::: Data for review

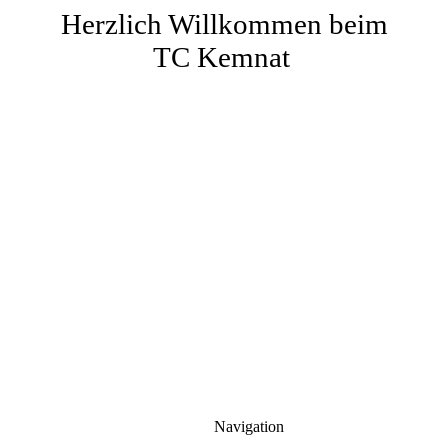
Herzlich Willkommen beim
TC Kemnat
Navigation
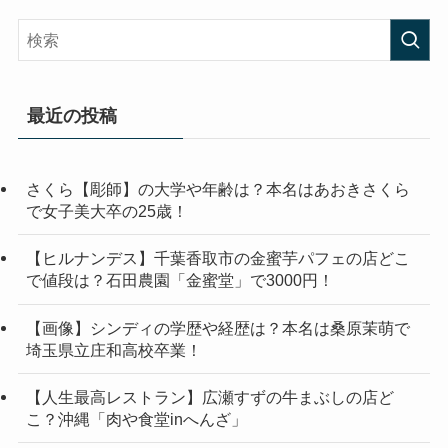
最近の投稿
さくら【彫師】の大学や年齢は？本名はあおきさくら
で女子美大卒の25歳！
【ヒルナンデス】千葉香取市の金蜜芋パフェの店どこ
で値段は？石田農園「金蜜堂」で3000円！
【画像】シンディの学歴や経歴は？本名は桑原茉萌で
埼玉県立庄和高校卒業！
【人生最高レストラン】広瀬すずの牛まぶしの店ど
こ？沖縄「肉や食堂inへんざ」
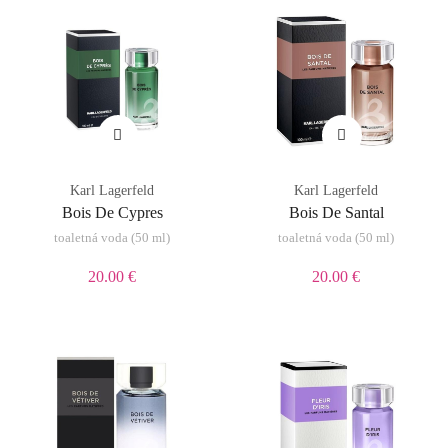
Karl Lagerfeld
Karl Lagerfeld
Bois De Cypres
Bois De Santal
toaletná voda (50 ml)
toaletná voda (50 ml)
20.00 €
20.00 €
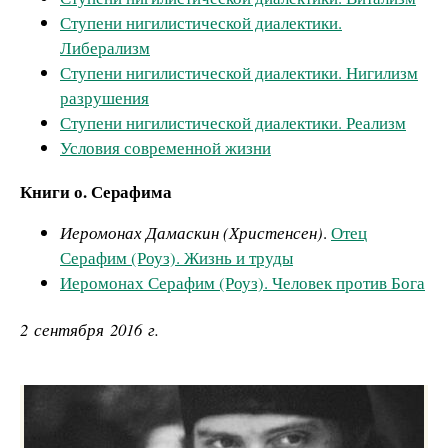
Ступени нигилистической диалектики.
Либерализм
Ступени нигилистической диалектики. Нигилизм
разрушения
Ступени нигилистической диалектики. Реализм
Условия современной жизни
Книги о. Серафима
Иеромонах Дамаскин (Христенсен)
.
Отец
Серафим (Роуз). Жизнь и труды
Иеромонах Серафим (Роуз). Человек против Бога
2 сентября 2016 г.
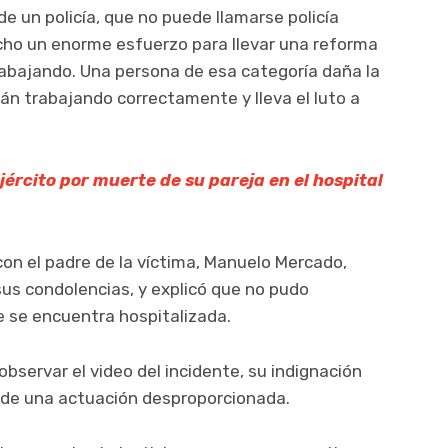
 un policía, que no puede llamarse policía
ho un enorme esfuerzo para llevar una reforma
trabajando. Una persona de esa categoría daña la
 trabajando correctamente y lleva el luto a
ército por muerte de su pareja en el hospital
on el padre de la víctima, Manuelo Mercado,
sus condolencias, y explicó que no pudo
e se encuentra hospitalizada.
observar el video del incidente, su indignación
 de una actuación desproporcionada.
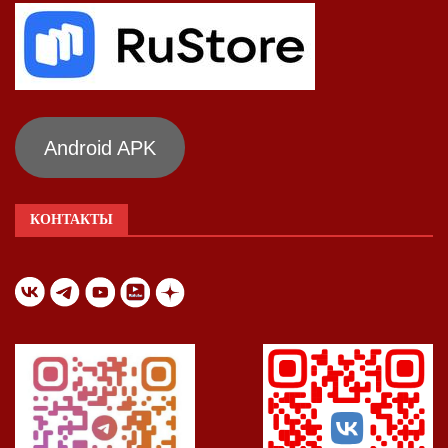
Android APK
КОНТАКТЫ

::::::
::: Data for review

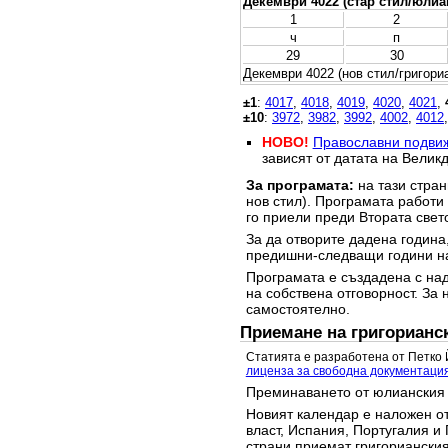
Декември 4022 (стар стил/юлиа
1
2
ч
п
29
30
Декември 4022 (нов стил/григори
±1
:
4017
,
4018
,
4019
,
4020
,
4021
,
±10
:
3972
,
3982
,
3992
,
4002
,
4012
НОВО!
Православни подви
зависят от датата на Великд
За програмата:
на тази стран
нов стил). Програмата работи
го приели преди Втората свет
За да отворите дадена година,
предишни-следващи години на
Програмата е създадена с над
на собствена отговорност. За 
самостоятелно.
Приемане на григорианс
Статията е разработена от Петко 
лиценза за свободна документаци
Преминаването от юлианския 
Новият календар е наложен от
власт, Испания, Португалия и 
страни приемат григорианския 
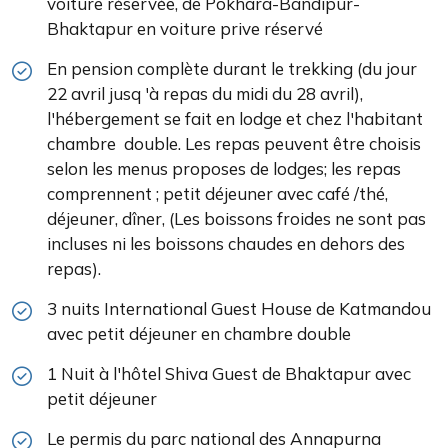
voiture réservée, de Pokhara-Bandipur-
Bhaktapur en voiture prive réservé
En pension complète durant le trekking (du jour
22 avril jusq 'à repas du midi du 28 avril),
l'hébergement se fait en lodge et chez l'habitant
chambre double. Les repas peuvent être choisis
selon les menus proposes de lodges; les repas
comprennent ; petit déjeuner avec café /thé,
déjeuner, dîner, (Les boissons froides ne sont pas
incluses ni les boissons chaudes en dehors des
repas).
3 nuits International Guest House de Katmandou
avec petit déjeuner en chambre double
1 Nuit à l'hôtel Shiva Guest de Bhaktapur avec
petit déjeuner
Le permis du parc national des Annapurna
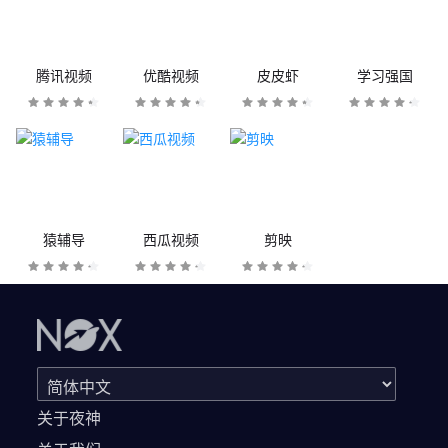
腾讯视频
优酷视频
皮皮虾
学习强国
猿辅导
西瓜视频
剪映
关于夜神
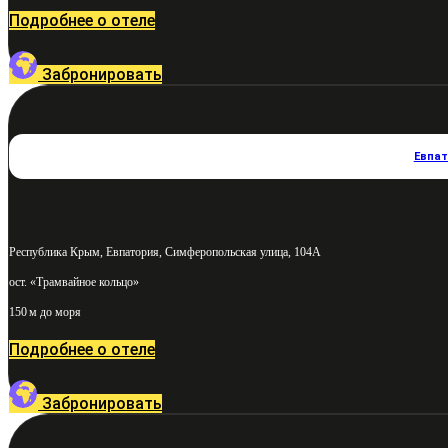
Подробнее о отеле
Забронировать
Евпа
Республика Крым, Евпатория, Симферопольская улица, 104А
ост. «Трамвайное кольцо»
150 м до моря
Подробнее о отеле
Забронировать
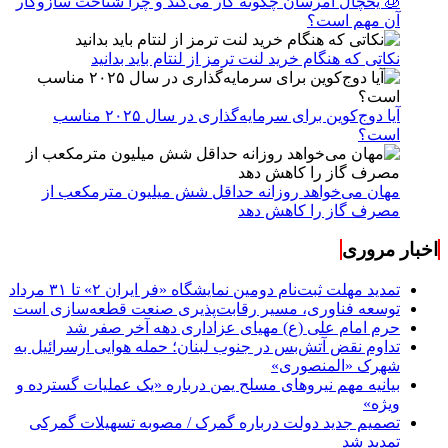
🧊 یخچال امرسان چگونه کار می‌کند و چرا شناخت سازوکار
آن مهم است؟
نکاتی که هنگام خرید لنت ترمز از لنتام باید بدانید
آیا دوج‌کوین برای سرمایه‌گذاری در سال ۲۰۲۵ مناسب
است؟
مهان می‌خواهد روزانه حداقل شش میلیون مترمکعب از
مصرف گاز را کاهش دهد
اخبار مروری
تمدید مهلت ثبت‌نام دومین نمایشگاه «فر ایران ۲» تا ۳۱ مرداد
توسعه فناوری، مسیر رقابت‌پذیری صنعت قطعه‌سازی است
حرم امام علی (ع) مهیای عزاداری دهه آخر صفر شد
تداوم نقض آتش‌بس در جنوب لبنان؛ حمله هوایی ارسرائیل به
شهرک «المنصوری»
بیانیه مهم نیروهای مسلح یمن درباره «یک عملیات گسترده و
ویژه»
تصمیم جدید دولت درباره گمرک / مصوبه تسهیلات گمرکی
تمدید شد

::::::

_Your goal_
Only a number should be given: the count of lines above that contain the word "Guest".

_Reply to the task_
2